After burying the remaining bits of a friend, Lieutenant Alexis Helmer of Ottawa, the following day McCrae sat down and wrote a poem, in part inspired by the poppies that were growing in the shell-tossed earth.
In Flanders fields the poppies blow
Between the crosses, row on row,
That mark our place; and in the sky
The larks, still bravely singing, fly
Scarce heard amid the guns below.
We are the Dead. Short days ago
We lived, felt dawn, saw sunset glow,
Loved and were loved, and now we lie
In Flanders fields.
Take up our quarrel with the foe:
To you from failing hands we throw
The torch; be yours to hold it high.
If ye break faith with us who die
We shall not sleep, though poppies grow
In Flanders fields.
A minutes silence, and flag at half-mast at Echuca, Vic, 2006. J.
The idea for the minute's silence which is normally observed on the 11th of November, can be credited to Australian journalist, Edward George Honey, who believed it might make an appropriate remembrance of the fallen.
Honey published a letter in the London Evening News on 8 May 1919 under the pen name of 'Warren Foster', in which he appealed for a silence amid all the hoopla celebrating the end of the War. It was not adopted however, until Lord Milner forwarded a suggestion from his friend, the South African Sir Percy Fitzpatrick, to the King's private secretary for a period of silence on Armistice Day, 11 November, 1919, in all countries of the British Empire. (There is a remarkable online resource on the Great War here.)
The interior of the Royal Exhibition Building, Melbourne. Used for just about everything, since 1880, in 1918 this was an emergency flu hospital. J.
It is perhaps ironic that the doctor McCrae was to die of pneumonia in January 1918 while still serving. Many of his medical companions, weary from the Great War went on to face a far greater scourge of humanity, the great influenza pandemic of 1918. While 20 million were killed in W.W.I, estimates place the deaths in the pandemic at anywhere between 40 - 100 million.

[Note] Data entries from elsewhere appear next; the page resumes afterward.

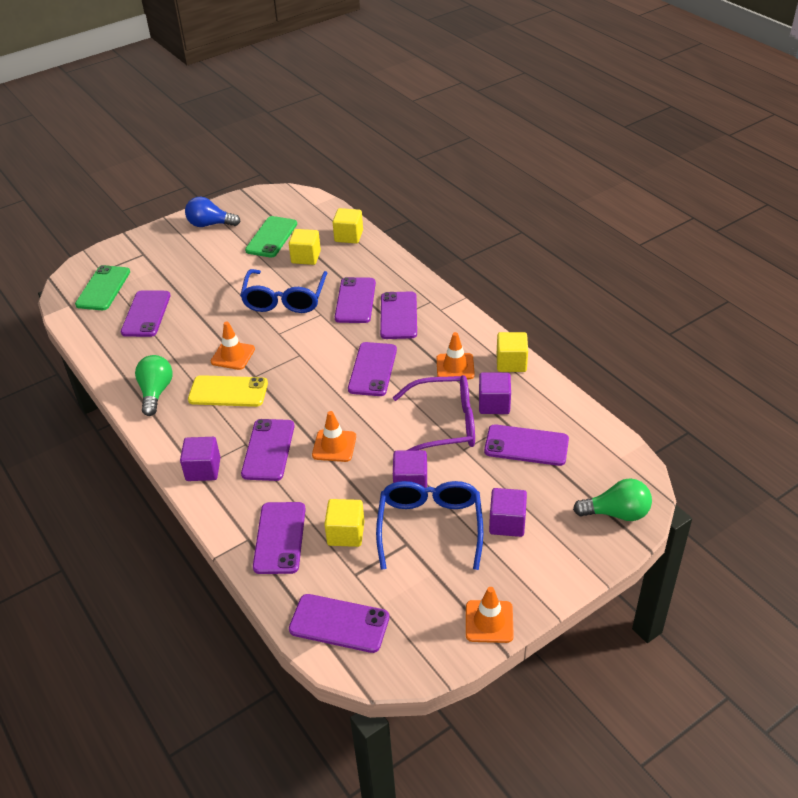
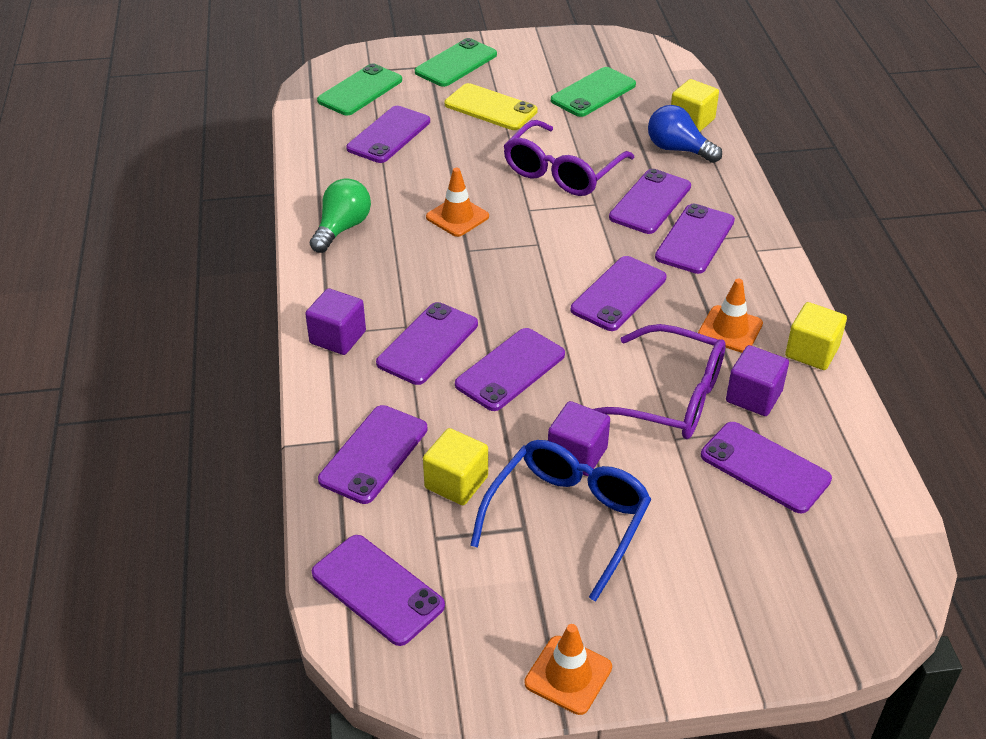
camera: 25 degrees right, 0 degrees up
(161, 246) = (456, 63): none -> green phone
(210, 224) = (528, 55): blue light bulb -> blue light bulb (678, 149)
(228, 391) = (425, 257): yellow phone -> yellow phone (490, 108)
(284, 300) = (562, 172): blue glasses -> purple glasses
(306, 257) = (621, 129): yellow cube -> none
(334, 446) = (510, 370): orange traffic cone -> purple phone
(507, 523) = (674, 557): purple cube -> none
(616, 513) = (839, 610): green light bulb -> none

I'm not aware of a single memorial to the medical and other workers who did their best in the face of such a cataclysm.
Sadly it is now necessary for the Canadian Armed Forces (and, I'm sure all the others) to produce multiple page PowerPoint displays explaining how to wear your poppy. Likewise the Royal Canadian Legion (and, I'm sure all the others) find it necessary to produce a 59 page PDF document about how to collect for the poppy fund.
French trench with a donkey and poppies. This is the only colour photograph (one of two processes used at the time) known to show poppies on the battlefield, and was taken in 1915 by an official French war photographer.
We seem to still be able to commit war, and bureaucracy, yet winning the peace, and managing viruses seems beyond us.
And lastly, for those interested in the early colour photography of the First World War, there is an excellent selection here, and more at the Australian War Memorial site here.
These are not poppies, but Australian Frank Hurley's photo of an Australian Light Horseman picking anemones in Palestine seems appropriate.